West Asia similarities
What might be apparent in all this is that it looks a lot like the US repeating its failed policy of supporting or fostering extremism in West Asia. The US has done this in the form of Afghan mujahideen, Saudi Arabian export of Wahhabism, Islamic extremists quickly badged-up and armed as freedom fighters in Syria and elsewhere, tyrants dressed-up as secularists and let-loose in multiple countries, or merely by the US inducing the conditions of war, bombing and state collapse in which all extremism thrives.
Because the US-Israeli Islamophobia industry has worked tirelessly to associate Muslims, Islam, Arabs and any related category with extremism, terrorism, and threat, mainstream Western observers have become conditioned to see all of these things as characteristics that are intrinsic - almost uniquely - to Islam, Muslims, Arabs and West Asians. This prejudice has proven resistant to the facts of these populations also being those who have most often risked most to oppose extremism, and have also been most numerous among its victims.

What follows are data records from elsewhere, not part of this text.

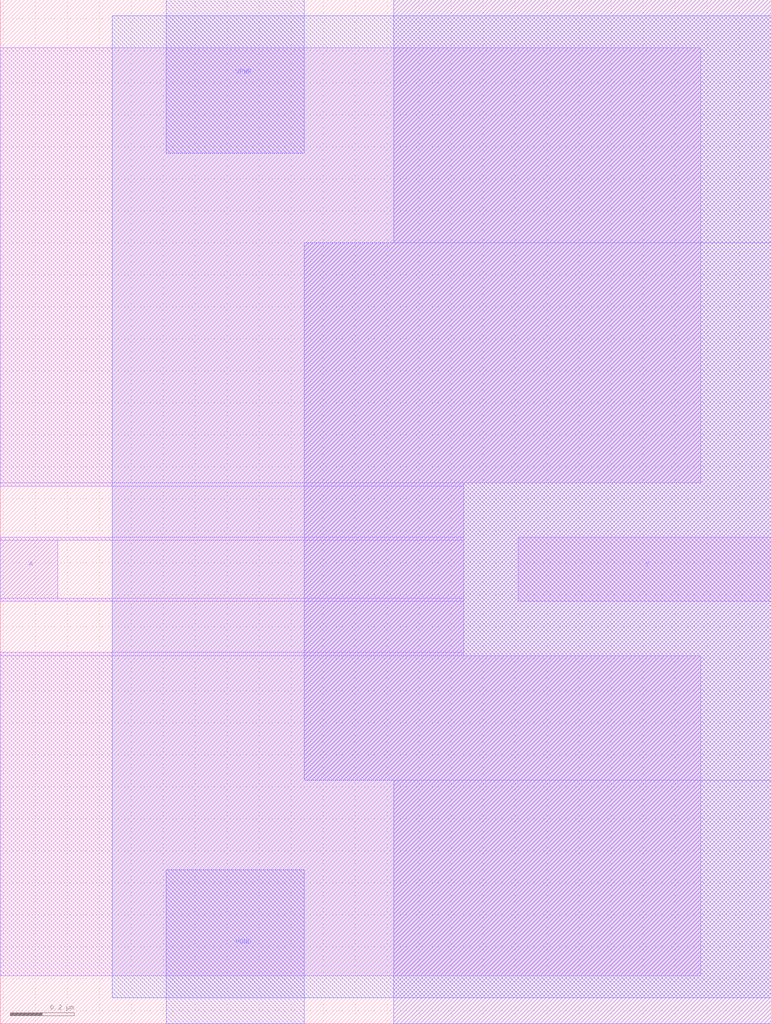
<source format=lef>
VERSION 5.7 ;
  NOWIREEXTENSIONATPIN ON ;
  DIVIDERCHAR "/" ;
  BUSBITCHARS "[]" ;
MACRO NOT
  CLASS CORE ;
  FOREIGN NOT ;
  ORIGIN 0.810 0.240 ;
  SIZE 2.410 BY 3.200 ;
  SITE unithd ;
  PIN VPWR
    DIRECTION INOUT ;
    USE POWER ;
    PORT
      LAYER met1 ;
        RECT -0.290 2.480 0.140 2.960 ;
    END
  END VPWR
  PIN VGND
    DIRECTION INOUT ;
    USE GROUND ;
    PORT
      LAYER met1 ;
        RECT -0.290 -0.240 0.140 0.240 ;
    END
  END VGND
  PIN A
    DIRECTION INPUT ;
    USE SIGNAL ;
    ANTENNAGATEAREA 0.246000 ;
    PORT
      LAYER li1 ;
        RECT -0.810 1.090 -0.630 1.270 ;
    END
  END A
  PIN Y
    DIRECTION OUTPUT ;
    USE SIGNAL ;
    ANTENNADIFFAREA 0.442800 ;
    PORT
      LAYER li1 ;
        RECT 0.810 1.080 1.600 1.280 ;
    END
  END Y
  OBS
      LAYER nwell ;
        RECT -0.460 -0.160 1.600 2.910 ;
      LAYER li1 ;
        RECT -0.810 1.450 1.380 2.810 ;
        RECT -0.810 1.440 0.640 1.450 ;
        RECT -0.460 1.280 0.640 1.440 ;
        RECT -0.810 1.270 0.640 1.280 ;
        RECT -0.460 1.090 0.640 1.270 ;
        RECT -0.810 1.080 0.640 1.090 ;
        RECT -0.460 0.920 0.640 1.080 ;
        RECT -0.810 0.910 0.640 0.920 ;
        RECT -0.810 -0.090 1.380 0.910 ;
      LAYER met1 ;
        RECT 0.420 2.200 1.600 2.960 ;
        RECT 0.140 0.520 1.600 2.200 ;
        RECT 0.420 -0.240 1.600 0.520 ;
  END
END NOT
END LIBRARY


</source>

By the same token, because Western audiences are so used to seeing a terrorist threat through this Islamophobic lens, and are equally unaccustomed to seeing far-right and white nationalist violence in such a way (but rather as something one-off, or even relatable and so forgivable on mental health grounds) there is a real risk of underestimating the threat posed by proposed US policy in Ukraine. The wholesale support of right-wing nationalist paramilitaries in Eastern Europe, including operating within the EU, portends an industrial unleashing of a more heavily-armed and emboldened European Neo-Nazi movement, even as US media at a domestic level hypocritically proclaims the acute threat of this very ideology.
The crime that was the US war on Iraq led to the collapse of the Iraqi state and the formation of ISIS. In turn there came the Syrian Civil War, the subsequent movement of refugees into a racist EU that furthered its own right-wing authoritarian politics as a result. Once already in recent memory, a truly abysmal US policy in Eurasia has set in motion a destruction and extremism from which Europe could not and did not escape blowback. Now in Ukraine, and with the US willing to support far-right nationalists for its own ends, a similar dynamic is being proposed by the same country, which once again has no stake in the consequences.
Europe should manage its affairs with Russia carefully, and with a view to the nature of the relationship. It should show equal pragmatism, and regard for recent history, in dealing with the interventions of the United States.